Guest Blog Writer: Jojo, she fell in love with Lanikai back in 2006 on her first trip to Hawaii. Her favorite product is the Hawaiian Lavender Facial Spray. “A spritz on my face is refreshing yet relaxing…not to mention, the spray is wonderful when I get a little too much sun!”

If you’ve ever visited Hawaii (or if you’re lucky to be living here) you’re sure to have seen the Ti plant (Kī in Hawaiian).

This miracle plant is frequently used as an accent plant in landscaping and has played a very important role in our gardens for centuries.

Their dramatic foliage is eye-catching and ranges in color.

It is known as the tree of kings, and many believe that it is a good luck plant.

Ti is heat tolerant and bathes in the Hawaiian sun, coming in a rainbow of colors, a painter’s palettes dream. “Oahu Rainbow” and “Firebrand” brilliantly describe their show-stopping foliage displays. Ti thrives in moist, semi-shaded areas in wet valleys and forests on all of the major Hawaiian Islands except Kaho’olawe.

If you’re thinking of planting Ti, the Cordyline species are known to do best as an indoor potted plant.

Ti leaves are the perfect material for wrapping and carrying items.

This past Christmas, one of my dearest friends, Jen, presented me with a gift so beautifully wrapped which I kid you not, was nearly impossible to open!

Jen and I met back in 2010. I lived in a studio attached to the main house where she lived. I began to babysit her kids and we all formed a tight bond. So much so that Emma, her daughter, ended up being my flower girl at my wedding! When the military moved us, I really wasn’t sure when the next time we would see each other would be…just so happens, in 2019, the island pulled us back and welcomed us with a warm embrace.

Recently, (while practicing safe social distancing- of course), Jen taught me the art of Makana.

You can use this method to create a waste-free gift wrap for Father’s Day, any Holiday Season, or celebration for that matter!

Throughout the years, Jen has taught her kids to take care of the Aina (land). They have learned invaluable skills and life lessons through the Aina in Schools Program by Kokua Hawaii Foundations, created by Jack Johnson. The curriculum covers topics from nutrition, gardening, waste reduction, and beyond.

“Have fun foraging” Jen says.  “If you don’t have Ti leaves in your area, don’t despair! Grab your garden clippers and a dirt friendly tote and find some gift-worthy greenery in your backyard, woods, or your favorite park.”
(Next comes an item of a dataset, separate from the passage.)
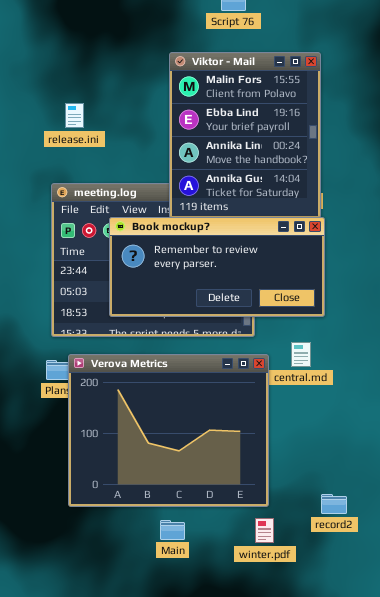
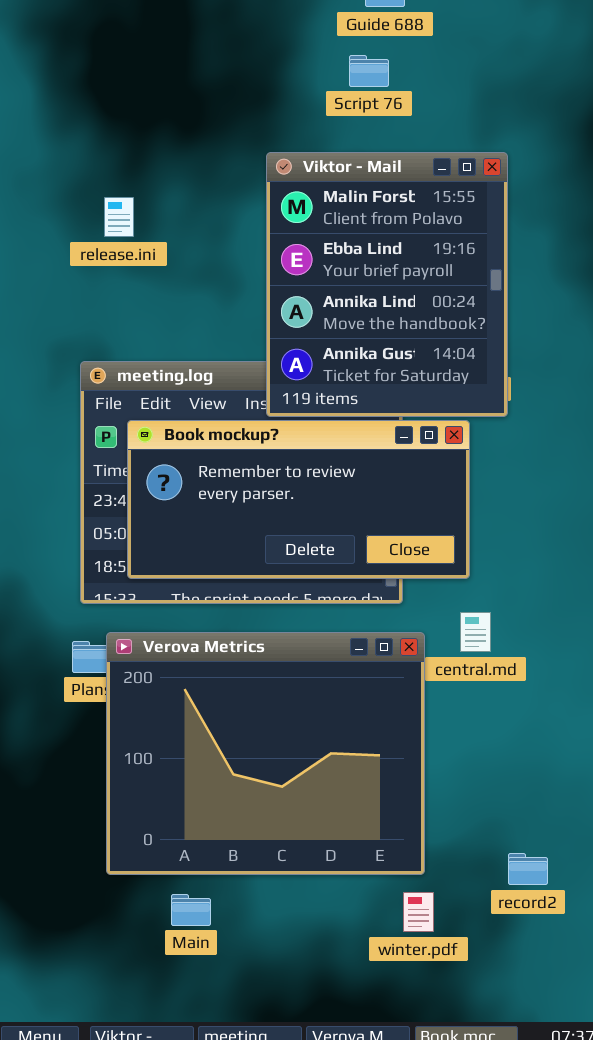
release.ini: [65,103,84,128] -> [104,197,134,237], moved
Book mockup?: [109,217,325,317] -> [127,420,470,579], moved
Main: [160,520,185,540] -> [171,894,211,926], moved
You’ll notice two styles of wrapping, one for small gifts and another for larger items or a bundle.

Wrap for small gifts:

  • Lay a deboned ti leaf shiny side down and roll the kī cutting kī until you reach the stem.
  • Split the end of the stem down the middle until it reaches the leaf. The two halves will be used to tie a knot. Carefully twist the stems with your fingers.
  • Wrap the Stems around the gift.
  • Tighten with a knot.

Let Mother Nature take center stage! Use accents as Jen did to add color to the wrap.

Wrap for large gifts:

The word Pu`olo, means bundle or parcel. Pu`olo has been used since ancestral Hawaiian times to bundle food and other items.

For this style of wrapping, you’ll need 8-10 large la’i (ti) leaves.

  • Have each of the ti leaves facing out.
  • Use floral wire, or as strong twist tie to hold the stems together.
  • Spread the ti leaves (bottom side up) so they lay flat on the ground/work surface.
  • Place your items on each ti leaf, close to the stems, then carefully gather the ends of each leave together in the center and secure them together with floral wire, twist tie, twine, station ribbon, or perhaps bakers twine…be creative and resourceful!

My dear friend Jen, Mahalo for being such a beautiful soul, your Makana (gift) of friendship is one I treasure dearly.